This document lists the quotas and limits that apply to Policy Intelligence.
A quota restricts how much of a shared Google Cloud resource your Google Cloud project can use, including hardware, software, and network components. Therefore, quotas are a part of a system that does the following:
- Monitors your use or consumption of Google Cloud products and services.
- Restricts your consumption of those resources, for reasons that include ensuring fairness and reducing spikes in usage.
- Maintains configurations that automatically enforce prescribed restrictions.
- Provides a means to request or make changes to the quota.
In most cases, when a quota is exceeded, the system immediately blocks access to the relevant Google resource, and the task that you're trying to perform fails. In most cases, quotas apply to each Google Cloud project and are shared across all applications and IP addresses that use that Google Cloud project.

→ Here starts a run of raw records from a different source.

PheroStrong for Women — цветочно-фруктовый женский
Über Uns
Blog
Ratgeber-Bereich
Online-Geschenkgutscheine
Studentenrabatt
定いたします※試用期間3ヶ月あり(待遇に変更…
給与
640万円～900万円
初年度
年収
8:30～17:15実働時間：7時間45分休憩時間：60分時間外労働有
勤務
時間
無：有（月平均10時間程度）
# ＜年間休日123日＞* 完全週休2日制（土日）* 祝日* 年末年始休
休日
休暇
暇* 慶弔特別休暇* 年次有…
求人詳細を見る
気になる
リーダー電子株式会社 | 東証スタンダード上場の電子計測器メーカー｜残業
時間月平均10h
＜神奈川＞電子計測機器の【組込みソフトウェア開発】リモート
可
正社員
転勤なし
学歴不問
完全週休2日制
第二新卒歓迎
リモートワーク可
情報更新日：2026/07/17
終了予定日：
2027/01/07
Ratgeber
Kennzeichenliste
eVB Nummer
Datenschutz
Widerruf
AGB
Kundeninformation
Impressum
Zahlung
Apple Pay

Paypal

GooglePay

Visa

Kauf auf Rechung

To increase or decrease most quotas, use the Google Cloud console. For more information, see Request a higher quota.
There are also limits on Policy Intelligence resources. These limits are unrelated to the quota system. Limits cannot be changed unless otherwise stated.
Policy Analyzer quotas
Cloud Asset Inventory enforces the rate of incoming requests based on the consumer project. Default quotas are listed below:
| Quota | Value |
|---|---|
AnalyzeIamPolicy |
100 per minute per consumer project 1,000 per day per consumer project |
AnalyzeIamPolicyLongrunning |
100 per minute per consumer project 1,000 per day per consumer project |
You can use the APIs and services quotas dashboard to view current quotas and usage for your project.

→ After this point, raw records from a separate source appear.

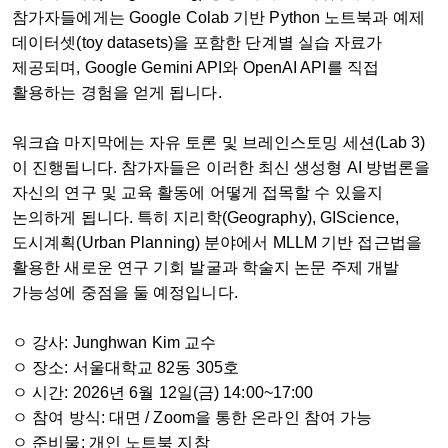
참가자들에게는 Google Colab 기반 Python 노트북과 예제
데이터셋(toy datasets)을 포함한 단계별 실습 자료가
제공되며, Google Gemini API와 OpenAI API를 직접
활용하는 경험을 얻게 됩니다.
워크숍 마지막에는 자유 토론 및 브레인스토밍 세션(Lab 3)
이 진행됩니다. 참가자들은 이러한 최신 생성형 AI 방법론을
자신의 연구 및 교육 활동에 어떻게 접목할 수 있을지
논의하게 됩니다. 특히 지리학(Geography), GIScience,
도시계획(Urban Planning) 분야에서 MLLM 기반 접근법을
활용한 새로운 연구 기회 발굴과 학술지 논문 주제 개발
가능성에 중점을 둘 예정입니다.
ㅇ 강사: Junghwan Kim 교수
ㅇ 장소: 서울대학교 82동 305호
ㅇ 시간: 2026년 6월 12일(금) 14:00~17:00
ㅇ 참여 방식: 대면 / Zoom을 통한 온라인 참여 가능
ㅇ 준비물: 개인 노트북 지참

Policy Analyzer also limits the number of queries that you can make if you don't have an organization-level activation of Security Command Center Premium. However, queries to Policy Analyzer for IAM allow policies won't count towards the quota until April 29, 2024.
| Quota | Value |
|---|---|
| Analysis queries per organization per day1 | 20 |
1 This quota only applies for organizations that don't have an organization-level activation of Security Command Center Premium.

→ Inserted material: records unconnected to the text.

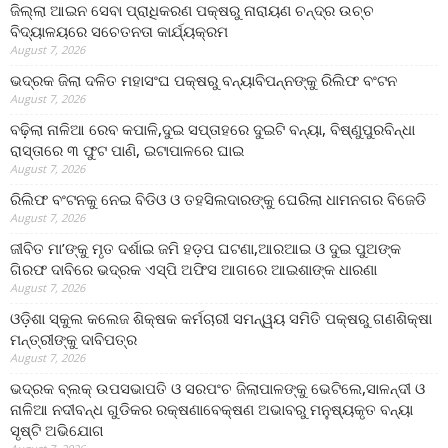
ଜିଲ୍ଲା ଆଇନ ସେବା ପ୍ରାଧିକରଣ ପକ୍ଷରୁ ନାରାୟଣ ଚନ୍ଦ୍ର ଉଚ୍ଚ
ବିଦ୍ୟାଳୟରେ ସଚେତନତା କାର୍ଯ୍ୟକ୍ରମ
August 7, 2026
ଭଦ୍ରକ ଜିଲା ଦଳିତ ମହାସଂଘ ପକ୍ଷରୁ ବନ୍ୟାବିପନ୍ନଙ୍କୁ ରିଲିଫ ବଂଟନ
August 7, 2026
ବଢ଼ିଲା ନାଳିଆ ରେବ କପାଳି,ଦୁଇ ସପ୍ତାହରେ ଦୁଇଟି ବନ୍ୟା, ବିଷ୍ଣୁପୁରବିନ୍ଧା
ରାସ୍ତାରେ ୩ ଫୁଟ ପାଣି, ଇଟାପାଳରେ ଘାଇ
August 7, 2026
ରିଲିଫ ବଂଟନକୁ ନେଇ ବିଡିଓ ଓ ତହସିଲଦାରଙ୍କୁ ଘେରିଲା ଧାମନଗର ବିଜେଡି
August 7, 2026
ଜୀବିତ ମା’ଙ୍କୁ ମୃତ ଦର୍ଶାଇ ଜମି ହଡ଼ପ ଘଟଣା,ଆରଆଇ ଓ ଦୁଇ ପୁଅଙ୍କ
ଗିରଫ ଦାବିରେ ଭଦ୍ରକ ଏସ୍‌ପି ଅଫିସ ଆଗରେ ଆଇଶାଙ୍କ ଧାରଣା
August 7, 2026
ଓଡ଼ିଶା ସ୍କୁଲ କଲେଜ ଶିକ୍ଷକ କର୍ମଚାରୀ ସମନ୍ୱୟ ସମିତି ପକ୍ଷରୁ ଗଣଶିକ୍ଷା
ମନ୍ତ୍ରୀଙ୍କୁ ଦାବିପତ୍ର
August 7, 2026
ଭଦ୍ରକ ବ୍ଲକ୍ ଉପସଭାପତି ଓ ସରପଂଚ ଜିଲାପାଳଙ୍କୁ ଭେଟିଲେ,ସାଳନ୍ଦୀ ଓ
ନାଳିଆ ନଦୀବନ୍ଧ ଗୁଡିକର ରକ୍ଷଣାବେକ୍ଷଣ ଅଭାବରୁ ମନୁଷ୍ୟକୃତ ବନ୍ୟା
ସୃଷ୍ଟି ଅଭିଯୋଗ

For more details, see Billing questions.
Policy Analyzer limits
The Policy Analyzer limits group expansion within the group memberships and resource expansion within the resource hierarchy to the following values.
| Limit | Value |
|---|---|
AnalyzeIamPolicy |
1,000 per group |
AnalyzeIamPolicy |
1,000 per resource |
AnalyzeIamPolicyLongrunning |
100,000 per resource |
Recommendations limits
The following limits apply to IAM recommendations:
| Limit | Value |
|---|---|
| Number of recommendations per day to add a custom role to an organization | 15 |
| Number of recommendations per day to add a custom role to a project | 5 |
| Number of custom roles in an organization that prevents recommendations to create new custom roles1 | 100 |
| Number of custom roles in a project that prevents recommendations to create new custom roles2 | 25 |
1 If your organization contains more than 100 custom roles, you will continue to receive role recommendations from Recommender. However, none of the recommendations will suggest that you create a new custom role.
2 If your project contains more than 25 custom roles, you will continue to receive role recommendations from Recommender. However, none of the recommendations for that project will suggest that you create a new custom role.